Action item: Pictures in the records are to be excluded from an otherwise exact copy.
[Start of Attachment]
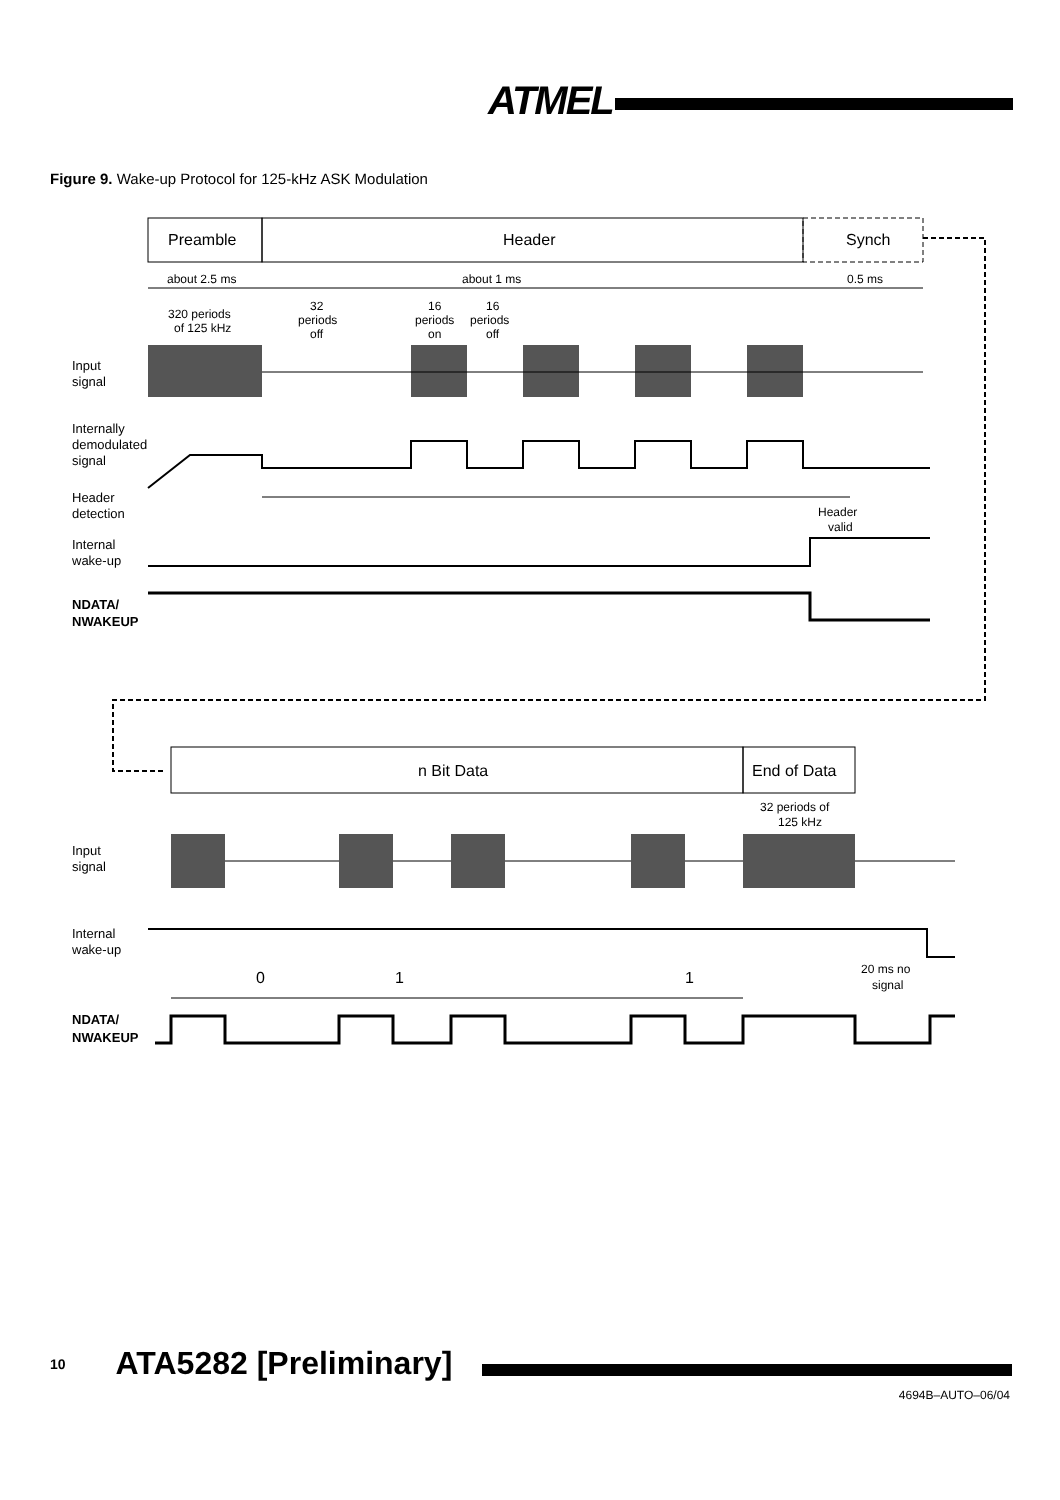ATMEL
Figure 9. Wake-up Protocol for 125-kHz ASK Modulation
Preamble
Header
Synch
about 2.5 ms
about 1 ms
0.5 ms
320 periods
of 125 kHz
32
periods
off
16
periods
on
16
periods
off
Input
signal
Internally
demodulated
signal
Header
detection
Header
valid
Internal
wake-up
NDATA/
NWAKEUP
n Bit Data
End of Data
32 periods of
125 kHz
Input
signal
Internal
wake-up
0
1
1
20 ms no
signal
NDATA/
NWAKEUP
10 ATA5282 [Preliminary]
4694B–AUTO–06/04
[End of Attachment]
Reply:
ATMEL
Figure 9. Wake-up Protocol for 125-kHz ASK Modulation
Preamble
Header
Synch
about 2.5 ms
about 1 ms
0.5 ms
320 periods
of 125 kHz
32
periods
off
16
periods
on
16
periods
off
Input
signal
Internally
demodulated
signal
Header
detection
Header
valid
Internal
wake-up
NDATA/
NWAKEUP
n Bit Data
End of Data
32 periods of
125 kHz
Input
signal
Internal
wake-up
0
1
1
20 ms no
signal
NDATA/
NWAKEUP
10 ATA5282 [Preliminary]
4694B–AUTO–06/04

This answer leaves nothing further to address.